Stored dataset items
┄┄┄┄┄┄

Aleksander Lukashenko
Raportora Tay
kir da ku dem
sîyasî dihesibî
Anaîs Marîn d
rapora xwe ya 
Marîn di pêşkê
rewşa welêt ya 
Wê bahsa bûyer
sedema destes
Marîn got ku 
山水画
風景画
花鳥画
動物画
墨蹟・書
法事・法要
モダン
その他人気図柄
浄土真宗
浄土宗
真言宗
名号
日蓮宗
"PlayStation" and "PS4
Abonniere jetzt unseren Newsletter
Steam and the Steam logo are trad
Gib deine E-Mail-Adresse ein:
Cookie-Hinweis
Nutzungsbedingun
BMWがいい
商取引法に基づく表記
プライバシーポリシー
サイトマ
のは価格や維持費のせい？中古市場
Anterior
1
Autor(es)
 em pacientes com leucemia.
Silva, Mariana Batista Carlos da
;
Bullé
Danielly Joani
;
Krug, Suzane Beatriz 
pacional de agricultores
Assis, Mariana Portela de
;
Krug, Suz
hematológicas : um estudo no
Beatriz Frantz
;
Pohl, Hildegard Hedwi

┄┄┄┄┄┄

● **Work request**
Please return each line of the data above in which the word "Marîn" occurs.

● **Output of the task**
Anaîs Marîn d
Marîn di pêşkê
Marîn got ku 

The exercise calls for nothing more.